NOTE 14 – Risks and Uncertainty

 

The novel coronavirus (“COVID-19”) spread rapidly across the world in the first quarter of 2020 and was declared a pandemic by the World Health Organization in March 2020. The government and private sector responses to contain its spread began to adversely affect the broader economy and business in general in March 2020 and those impacts continued through the remainder of 2020 and are likely to impact operating activity through a significant portion of 2021, although such effects may vary significantly.

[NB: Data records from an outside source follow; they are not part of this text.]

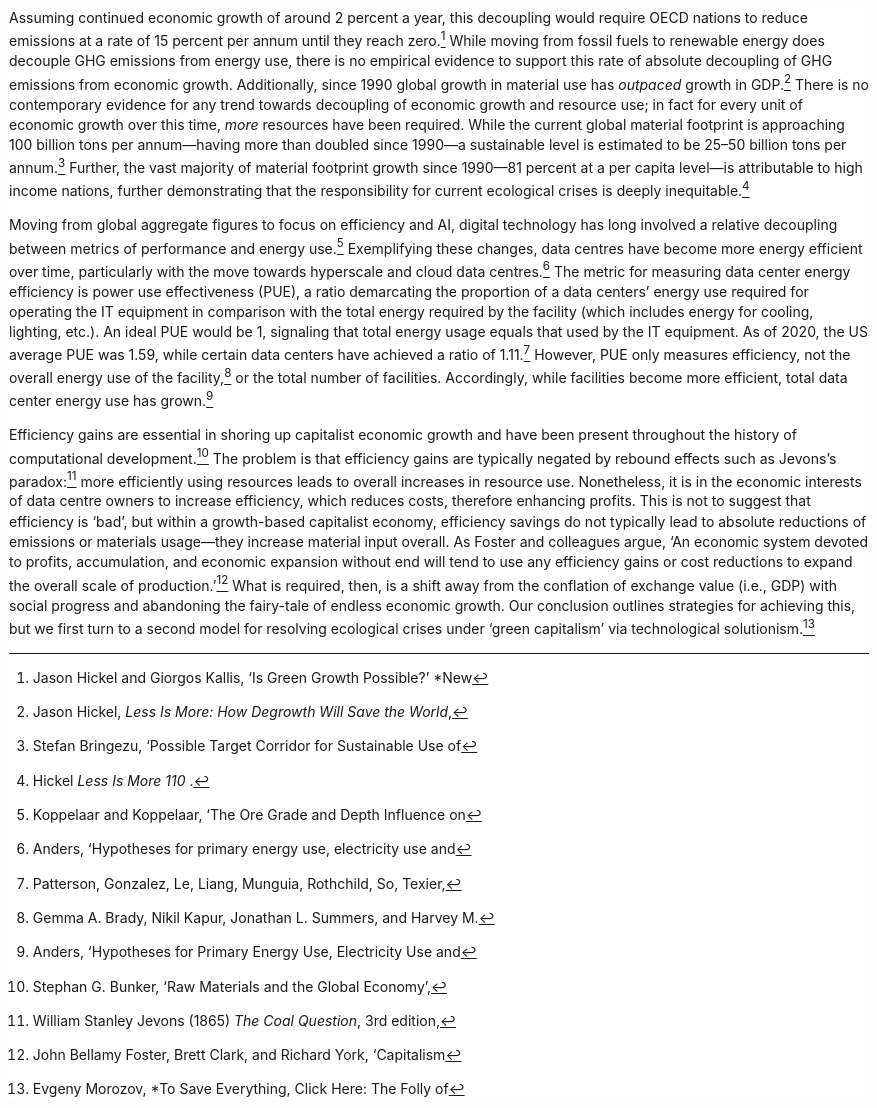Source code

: Assuming continued economic growth of around 2 percent a year, this
decoupling would require OECD nations to reduce emissions at a rate of
15 percent per annum until they reach zero.[^09Taffel_66] While moving from
fossil fuels to renewable energy does decouple GHG emissions from energy
use, there is no empirical evidence to support this rate of absolute
decoupling of GHG emissions from economic growth. Additionally, since
1990 global growth in material use has *outpaced* growth in GDP.[^09Taffel_67]
There is no contemporary evidence for any trend towards decoupling of
economic growth and resource use; in fact for every unit of economic
growth over this time, *more* resources have been required. While the
current global material footprint is approaching 100 billion tons per
annum—having more than doubled since 1990—a sustainable level is
estimated to be 25–50 billion tons per annum.[^09Taffel_68] Further, the vast
majority of material footprint growth since 1990—81 percent at a per
capita level—is attributable to high income nations, further
demonstrating that the responsibility for current ecological crises is
deeply inequitable.[^09Taffel_69]

Moving from global aggregate figures to focus on efficiency and AI,
digital technology has long involved a relative decoupling between
metrics of performance and energy use.[^09Taffel_70] Exemplifying these changes,
data centres have become more energy efficient over time, particularly
with the move towards hyperscale and cloud data centres.[^09Taffel_71] The metric
for measuring data center energy efficiency is power use effectiveness
(PUE), a ratio demarcating the proportion of a data centers’ energy use
required for operating the IT equipment in comparison with the total
energy required by the facility (which includes energy for cooling,
lighting, etc.). An ideal PUE would be 1, signaling that total energy
usage equals that used by the IT equipment. As of 2020, the US average
PUE was 1.59, while certain data centers have achieved a ratio of
1.11.[^09Taffel_72] However, PUE only measures efficiency, not the overall energy
use of the facility,[^09Taffel_73] or the total number of facilities.
Accordingly, while facilities become more efficient, total data center
energy use has grown.[^09Taffel_74]

Efficiency gains are essential in shoring up capitalist economic growth
and have been present throughout the history of computational
development.[^09Taffel_75] The problem is that efficiency gains are typically
negated by rebound effects such as Jevons’s paradox:[^09Taffel_76] more
efficiently using resources leads to overall increases in resource use.
Nonetheless, it is in the economic interests of data centre owners to
increase efficiency, which reduces costs, therefore enhancing profits.
This is not to suggest that efficiency is ‘bad’, but within a
growth-based capitalist economy, efficiency savings do not typically
lead to absolute reductions of emissions or materials usage—they
increase material input overall. As Foster and colleagues argue, ‘An
economic system devoted to profits, accumulation, and economic expansion
without end will tend to use any efficiency gains or cost reductions to
expand the overall scale of production.’[^09Taffel_77] What is required, then, is
a shift away from the conflation of exchange value (i.e., GDP) with
social progress and abandoning the fairy-tale of endless economic
growth. Our conclusion outlines strategies for achieving this, but we
first turn to a second model for resolving ecological crises under
‘green capitalism’ via technological solutionism.[^09Taffel_78]


[^09Taffel_1]: ‘The World’s Most Valuable Resource Is No Longer Oil, but Data’,
[^09Taffel_2]: Nick Srnicek, *Platform Capitalism*, Cambridge: Polity, 2016.
[^09Taffel_3]: Jathan Sadowski, ‘When Data Is Capital: Datafication,
[^09Taffel_4]: Nick Couldry and Ulises A Mejias, *The Costs of Connection: How
[^09Taffel_5]: Virginia Eubanks, *Automating Inequality: How High-Tech Tools
[^09Taffel_6]: Safiya Umoja Noble, *Algorithms of Oppression: How Search Engines
[^09Taffel_7]: Bernard Stiegler, *Automatic Society: The Future of Work*,
[^09Taffel_8]: Angela Daly, Thilo Hagendorff, Li Hui, Monique Mann, Vidushi
[^09Taffel_9]: Andreas Malm and Alf Hornborg, ‘The Geology of Mankind? A Critique
[^09Taffel_10]: United Nations, ‘Paris agreement’ in *Report of the Conference of
[^09Taffel_11]: Eric Nost and Emma Colven, ‘Earth for AI: A Political Ecology of
[^09Taffel_12]: Alf Hornborg, ‘The Political Ecology of the Technocene’ in Clive
[^09Taffel_13]: Sy Taffel, ‘Data and Oil: Metaphor, Materiality and Metabolic
[^09Taffel_14]: Vasilis Kostakis, Andreas Roos, and Michel Bauwens, ‘Towards a
[^09Taffel_15]: Graham Pickren, ‘Geographies of E‐Waste: Towards a Political
[^09Taffel_16]: Raymond L. Bryant and Lucy Jarosz, ‘Ethics in Political Ecology:
[^09Taffel_17]: Angela Daly, S. Kate Devitt, Monique Mann, ‘AI Ethics Needs Good
[^09Taffel_18]: Emma Strubell, Ananya Ganesh, and Andrew McCallum, ‘Energy and
[^09Taffel_19]: Roy Schwartz, Jesse Dodge, Noah A. Smith, and Oren Etzioni,
[^09Taffel_20]: Mél Hogan and Asta Vonderau, ‘The Nature of Data Centers’,
[^09Taffel_21]: Polly Higgins, *Eradicating Ecocide: Exposing the Corporate and
[^09Taffel_22]: Ben Wagner, ‘Ethics as an Escape from Regulation. From
[^09Taffel_23]: Alexandre Lacoste, Alexandra Luccioni, Victor Schmidt, and Thomas
[^09Taffel_24]: Emma Strubell, Ananya Ganesh, and Andrew McCallum, ‘Energy and
[^09Taffel_25]: Apple, *iPhone 13 Product Environmental Report*, 14 September
[^09Taffel_26]: Using Tensor processing units (TPU) specifically designed for
[^09Taffel_27]: David Patterson, Joseph Gonzalez, Quoc Le, Chen Liang,
[^09Taffel_28]: Emma Strubell, Ananya Ganesh, and Andrew McCallum, ‘Energy and
[^09Taffel_29]: George Leopold, ‘AWS to Offer Nvidia’s T4 Gpus for AI
[^09Taffel_30]: Jeff Barr, *Amazon EC2 Update—Inf1 Instances with AWS Inferentia
[^09Taffel_31]: Eric Masanet, Arman Shehabi, Nuoa Lei, Sarah Smith, and Jonathan
[^09Taffel_32]: S.E., Andrae Anders, ‘Hypotheses for Primary Energy Use,
[^09Taffel_33]: Anders, ‘Hypotheses for Primary Energy Use, Electricity Use and
[^09Taffel_34]: Synergy Research Group, ‘*Hyperscale Data Center Count Grows to 659—ByteDance Joins the Leading Group*’, 13 September 2021, https://www.srgresearch.com/articles/hyperscale-data-center-count-grows-to-659-bytedance-joins-the-leading-group.
[^09Taffel_35]: Dan Swinhoe, ‘Microsoft, Amazon, and Google Operate Half the
[^09Taffel_36]: Swinhoe, ‘Microsoft, Amazon, and Google Operate Half the World’s
[^09Taffel_37]: Nick Srnicek, *Platform Capitalism*, Cambridge: Polity, 2016.
[^09Taffel_38]: Arman Shehabi, Sarah J. Smith, Eric Masanet, and Jonathan Koomey,
[^09Taffel_39]: Mél Hogan, ‘Data Flows and Water Woes: The Utah Data Center’,
[^09Taffel_40]: Nicole Starosielski, ‘Thermocultures of Geological Media’,
[^09Taffel_41]: David Mytton, ‘Data Centre Water Consumption’, *Npj* *Clean
[^09Taffel_42]: Arman Shehabi et al., *United States Data Center Energy Usage
[^09Taffel_43]: Cheryl A. Dieter, Molly A. Maupin, Rodney R. Caldwell, Melissa A.
[^09Taffel_44]: Md Abu Bakar Siddik, Arman Shehabi, and Landon Marston, ‘The
[^09Taffel_45]: Mél Hogan, ‘Big Data Ecologies’, *Ephemera* 18.3 (2018): 631–57.
[^09Taffel_46]: Roy Schwartz, Jesse Dodge, Noah A. Smith, and Oren Etzioni,
[^09Taffel_47]: Sy Taffel, *Digital Media Ecologies*, New York and London:
[^09Taffel_48]: Nicholas Niarchos, ‘The Dark Side of Congo’s Cobalt Rush’, *The
[^09Taffel_49]: Julie Michelle Klinger, *Rare Earth Frontiers*, Ithaca, London:
[^09Taffel_50]: Rembrandt H. E. M. Koppelaar and Hendrik Koppelaar, ‘The Ore
[^09Taffel_51]: We should note that cobalt is largely extracted as a by-product
[^09Taffel_52]: Beiser Vince, *The World in a Grain: The Story of Sand and How It
[^09Taffel_53]: John Zhang and Kazunori Hoshino, *Molecular Sensors and
[^09Taffel_54]: Alf Hornborg, *The Power of the Machine: Global inequalities of
[^09Taffel_55]: Nick Couldry and Ulises A Mejias, *The Costs of Connection: How
[^09Taffel_56]: Alf Hornborg, ‘Towards an Ecological Theory of Unequal Exchange:
[^09Taffel_57]: Raj Patel and Jason W. Moore, *A History of the World in Seven
[^09Taffel_58]: Vanessa Forti, Cornelis P. Balde, Ruediger Kuehr, and Garam Bel,
[^09Taffel_59]: Christian, Dorninger, Alf Hornborg, David J. Abson, Henrik Von
[^09Taffel_60]: Katarina Sluis and Fei-Fei Li, *Where Did ImageNet Come From?*,
[^09Taffel_61]: Birgitta Bergvall-Kåreborn and Debra Howcroft, ‘Amazon Mechanical
[^09Taffel_62]: Strubell, Ganesh, and McCallum, ‘Energy and Policy Considerations
[^09Taffel_63]: Schwartz, JDodge, Smith, and Etzioni, ‘Green AI; van Wynsberghe,
[^09Taffel_64]: Thomas O. Wiedmann, Heinz Schandl, Manfred Lenzen, Daniel Moran,
[^09Taffel_65]: See for example: Esther Sanyé-Mengual, Michaela Secchi, Sara
[^09Taffel_66]: Jason Hickel and Giorgos Kallis, ‘Is Green Growth Possible?’ *New
[^09Taffel_67]: Jason Hickel, *Less Is More: How Degrowth Will Save the World*,
[^09Taffel_68]: Stefan Bringezu, ‘Possible Target Corridor for Sustainable Use of
[^09Taffel_69]: Hickel *Less Is More 110* .
[^09Taffel_70]: Koppelaar and Koppelaar, ‘The Ore Grade and Depth Influence on
[^09Taffel_71]: Anders, ‘Hypotheses for primary energy use, electricity use and
[^09Taffel_72]: Patterson, Gonzalez, Le, Liang, Munguia, Rothchild, So, Texier,
[^09Taffel_73]: Gemma A. Brady, Nikil Kapur, Jonathan L. Summers, and Harvey M.
[^09Taffel_74]: Anders, ‘Hypotheses for Primary Energy Use, Electricity Use and
[^09Taffel_75]: Stephan G. Bunker, ‘Raw Materials and the Global Economy’,
[^09Taffel_76]: William Stanley Jevons (1865) *The Coal Question*, 3rd edition,
[^09Taffel_77]: John Bellamy Foster, Brett Clark, and Richard York, ‘Capitalism
[^09Taffel_78]: Evgeny Morozov, *To Save Everything, Click Here: The Folly of
[^09Taffel_79]: ‘PM Defends his “Technology Not Taxes” Approach to Cutting
[^09Taffel_80]: George W. Bush and John Howard, *Joint Statement on Climate
[^09Taffel_81]: Kevin Anderson and Glen Peters, ‘The Trouble with Negative
[^09Taffel_82]: Declan Kuch, ‘“Fixing” Climate Change through Carbon Capture and
[^09Taffel_83]: IPCC, *Climate Change 2014: Synthesis Report*. *Contribution of
[^09Taffel_84]: Hickel, *Less Is More*.
[^09Taffel_85]: Anderson and Peters, ‘The Trouble with Negative Emissions’,
[^09Taffel_86]: Anderson and Peters, Glen, ‘The Trouble with Negative Emissions’,
[^09Taffel_87]: Planting trees has also been criticized for employing a
[^09Taffel_88]: Sy Taffel, ‘Hopeful Extinctions? Tesla, Technological Solutionism
[^09Taffel_89]: Rianne Riemens, ‘Decoupling as Rhetorical Strategy in Google’s
[^09Taffel_90]: Google, ‘Google Environmental Report 2020’, 2021,
[^09Taffel_91]: Janet Ranganathan, Laurent Corbier, P. Bhatia, Simon Schmitz,
[^09Taffel_92]: While Google’s environmental data does not break down scope three
[^09Taffel_93]: Google, ‘Google Environmental Report 2020’, 2021,
[^09Taffel_94]: Netto de Freitas, Sebastião Vieira, Marcos Felipe Falcão Sobral,
[^09Taffel_95]: Apple, *Environmental Progress Report*, April 2021,
[^09Taffel_96]: U.S. Energy Information Administration, *Electricity Explained,
[^09Taffel_97]: Apple has also been active in challenging right-to-repair
[^09Taffel_98]: Hannah Ritchie and Max Roser, *Energy Mix*, 2021,
[^09Taffel_99]: Laura Bedford, Monique Mann, Reece Walters, and Marcus Foth, ‘A
[^09Taffel_100]: Aaron Bastani, *Fully Automated Luxury Communism*, London: Verso
[^09Taffel_101]: Thilo Hagendorff, ‘The Ethics of AI Ethics: An Evaluation of
[^09Taffel_102]: Manu V. Mathai, Cindy Isenhour, Dimitris Stevis, Philip
[^09Taffel_103]: David Harvey, *The Enigma of Capital and the Crises of
[^09Taffel_104]: Giorgos Kallis, *Degrowth*, Newcastle-Upon-Tyne: Agenda
[^09Taffel_105]: Thomas Piketty, *Capital in the Twenty-first Century*,
[^09Taffel_106]: See for example, Paul Robbins, ‘Is Less More…or Is More Less?
[^09Taffel_107]: See for example, Joel Kovel, *The Enemy of Nature: The End of
[^09Taffel_108]: Hickel, *Less Is More*.
[^09Taffel_109]: Jathan Sadowski, Salomé Viljoen, and Meredith Whittaker,
[^09Taffel_110]: Srnicek, *Platform Capitalism*; James Muldoon, *Platform
[^09Taffel_111]: Christian Kerschner, Petra Wächter, Linda Nierling, and
[^09Taffel_112]: Vasilis Kostakis, Kostas Latoufis, Minas Liarokapis, and Michel
[^09Taffel_113]: Albert-László Barabási and Albert, Réka, ‘Emergence of Scaling
[^09Taffel_114]: Nicholas Garnham, ‘Editorial’, *Media, Culture & Society* 14.3
[^09Taffel_115]: Jathan Sadowski, ‘When Data Is Capital: Datafication,
[^09Taffel_116]: Nick Couldry and Ulises A. Mejias, ‘Data Colonialism: Rethinking
[^09Taffel_117]: Tahu Kukutai and John Taylor (eds), *Indigenous Data
[^09Taffel_118]: Monique Mann, Peta Mitchell, Marcus Foth, and Irina Anastasiu,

The duration and extent of the pandemic and its effects over longer terms cannot be reasonably estimated as of the date the consolidated financial statements were available for issuance. The risks and uncertainties resulting from the pandemic that may affect the results of operating activities, cash flows and financial condition include the nature and duration of any potential negative impact on the Group’s revenue and collection of accounts receivable. Accordingly, significant estimates used in the preparation of the consolidated financial statements including those associated with evaluations of certain long-lived assets for impairment and expected credit losses on amounts owed to the Group may be subject to significant adjustments in future periods.

 

NOTE 15 – Subsequent Events

 

On January 29, 2021, the Group entered into a Membership Interest Purchase Agreement with Assisted 4 Living, Inc. to sell all of the issued and outstanding membership interests of Fairway Healthcare Properties, LLC and Trillium Healthcare Consulting, LLC owned by the current members (the “Transaction”). Fairway Healthcare Properties, LLC and Trillium Healthcare Consulting, LLC and their respective direct and indirect subsidiaries own all of the assets of the Group. The transaction closed on June 10, 2021.